On peut se demander quel est le rôle de la parole pour Lorenzo. Est-ce un bavardage oiseux ou une parole possédant la vertu du salut ?

 

A – Une parole salvatrice ou vaine ?

 

·         La parole de Lorenzo affirme un triple vide : vis-à-vis de soi-même, vis-à-vis des républicains et vis-à-vis de l’humanité.

·         Pour soi-même, Lorenzo présente sa vie comme entièrement vaine et conduisant dans son non-sens au suicide : « veux-tu donc que je m’empoisonne, ou que je saute dans l’Arno ? ». L’être lui-même a perdu son épaisseur et comme ses principes de vie, rendu au « spectre » (dans une inversion de II, 4, Lorenzo devient le spectre de son spectre) ou au « squelette ». C’est un être déchiré, séparé de son identité (métaphore du fil qui relie le « cœur » d’aujourd’hui à celui d’autrefois). La métaphore du précipice permet de dire la chute morale du personnage. La suite de la tirade creuse le pourrissement de soi-même : l’orgueil, le vice, le vin, le jeu, les filles.

·         Les républicains sont eux aussi du côté du vide, de l’incapacité, du non-sens.
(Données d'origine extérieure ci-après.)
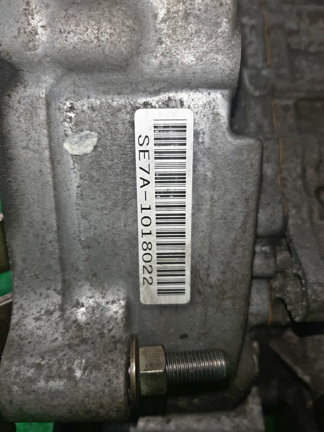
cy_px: 216
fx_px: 324
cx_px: 162
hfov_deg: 53.1
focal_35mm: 26
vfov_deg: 67.3
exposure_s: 1/100
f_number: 1.7
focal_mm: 3.93
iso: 68
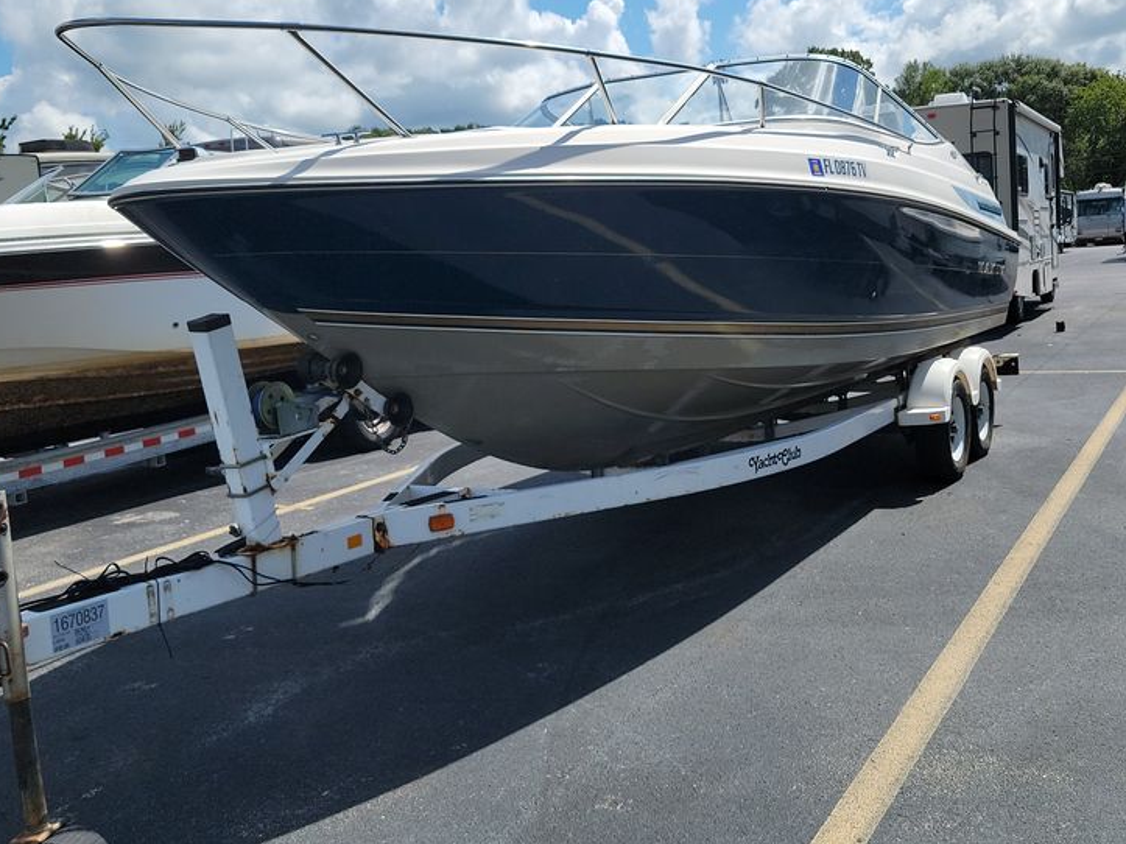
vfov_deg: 41.6
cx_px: 629
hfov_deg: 53.8
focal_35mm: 34
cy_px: 349
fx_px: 1106
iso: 50
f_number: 1.8
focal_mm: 6.7
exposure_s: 1/1261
Ce sont des « lâches » qui parlent beaucoup pour se dispenser d’agir : « lâches sans nom, qui m’accablent d’injures pour se dispenser de m’assommer, comme ils le devraient », « pourront satisfaire leur gosier, et vider leur sac à parole ».

·         L’humanité est une coupable qu’il faut corriger et qu’il faut faire comparaître pour la juger : « l’Humanité gardera sur sa joue le soufflet de mon épée », « les hommes comparaîtront devant la tribunal de ma volonté ».
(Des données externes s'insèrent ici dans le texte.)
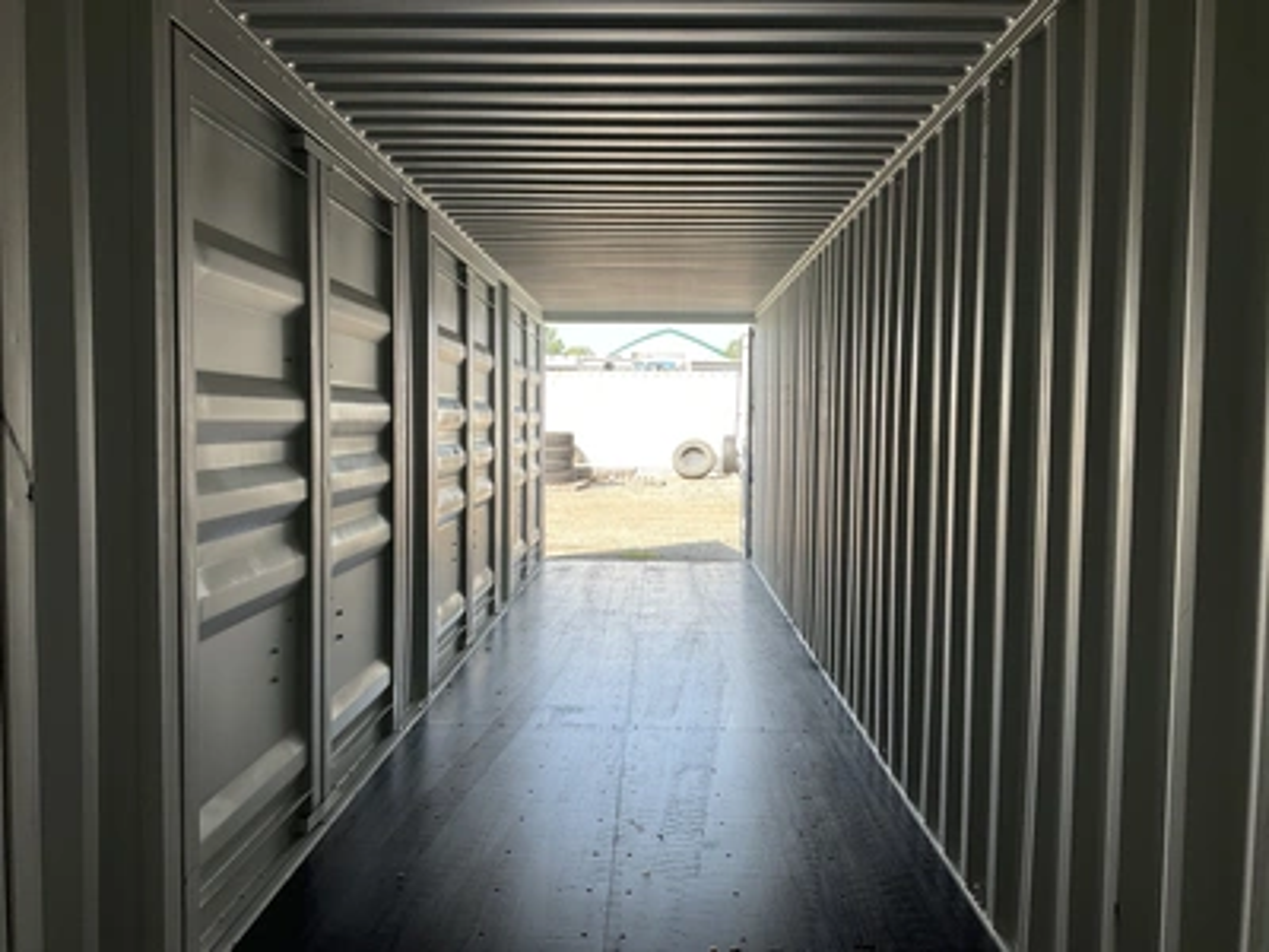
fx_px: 1063
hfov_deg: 61.7
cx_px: 634
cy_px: 476
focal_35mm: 29
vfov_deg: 48.2
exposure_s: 1/132
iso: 16
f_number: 1.8
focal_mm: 3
·         La parole prend des accents à la fois lyriques et polémiques (anaphore des « veux-tu donc », « songes-tu », « voilà assez longtemps », questions rhétoriques…). L’effort de grandissement verbal est à la hauteur de l’inanité du geste.

·         Pourtant, cette parole dit la nécessité de l’action et l’inanité de la parole (« j’en ai assez d’entendre brailler en plein vent le bavardage humain »). Au milieu du plein verbal est dénoncée une parole comme vide.
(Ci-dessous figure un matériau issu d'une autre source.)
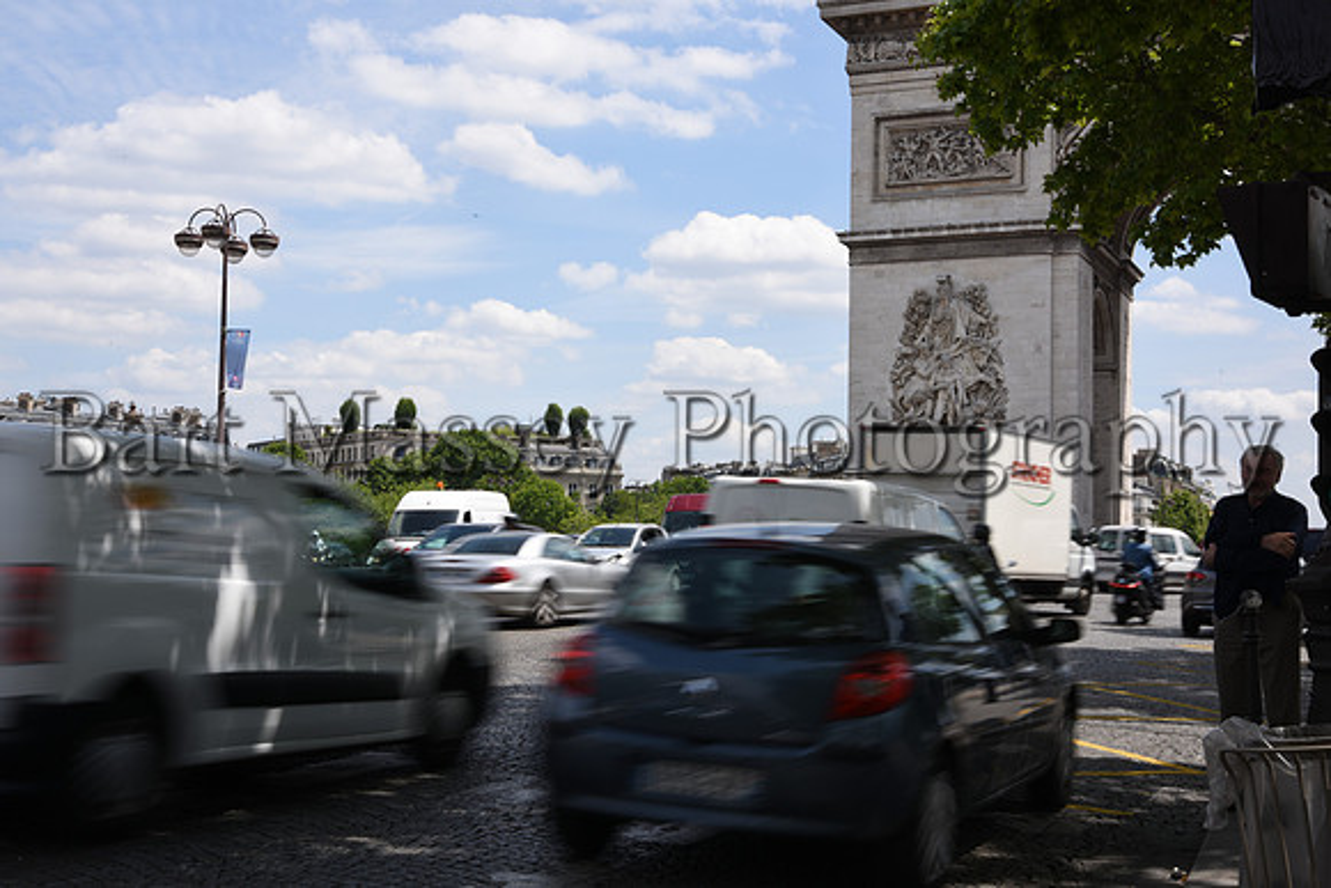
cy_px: 444
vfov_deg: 28.1
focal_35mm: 48
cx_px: 666
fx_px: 1775
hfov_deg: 41.1
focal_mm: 48
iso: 110
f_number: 32
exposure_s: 1/20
·         La pierre de touche de la dignité vraie, c’est l’action (« de m’assommer, comme ils le devraient »). La parole est dépréciée dans le même temps qu’elle construit l’acte futur.

·         La parole en ce sens est le point d’aboutissement d’une aventure qui est celle d’un comédien (Lorenzo a joué le rôle du lâche et du débauché). A ce moment-là de la pièce, Lorenzo a une dernière fois besoin d’un spectateur, Philippe. C’est une parole qui porte au comble la théâtralité de Lorenzo tout en dénonçant en même temps la théâtralité d’un monde de faux-semblant.

 

B – L’expression d’une fatalité ?

 

  • L’acte futur du meurtre est présenté au présent au début de la tirade. L’acte est posé comme une sorte d’absolu.
  • Le meurtre est aussi une nécessité : il est le seul terme d’une alternative dont l’autre terme est le néant : « le seul fil », « tout ce qui me reste de ma vertu », « le seul brin d’herbe ».
  • C’est une nécessité pour soi et une fatalité pour l’humanité. Il s’agit d’assigner les hommes à comparaître, à reconnaître la vérité de leur être : « j’aurai dit tout ce que j’ai à dire », d’apporter la preuve de leur ignominie et d’obliger l’humanité à s’en souvenir : ‘il ne me plaît pas qu’ils m’oublient », « dans deux jours les hommes comparaîtront au tribunal de ma volonté ».
  • L’acte du meurtre est donc lui aussi un langage, qui jette à la face du monde son impureté, une « parole » en acte qui serait réellement salvatrice : Lorenzo déclare « j’aurai dit tout ce que j’ai à dire ». L’acte porte en lui le rêve d’une révélation faite à l’humanité. Pourtant, on sait déjà que cette révélation sera sans effet. Le nihilisme de Musset frappe donc la parole comme l’action, toutes deux vouées à l’échec.

 

 

La parole dit l’action à venir et demeure pour une part sans effet sur Philippe, comme le sera sur les autres familles républicaines. Le nihilisme de Musset s’étend donc à la parole comme à l’action. Toutes deux échouent à faire advenir la vérité, la liberté dont les hommes ne veulent guère, à réconcilier l’homme avec les autres et avec lui-même.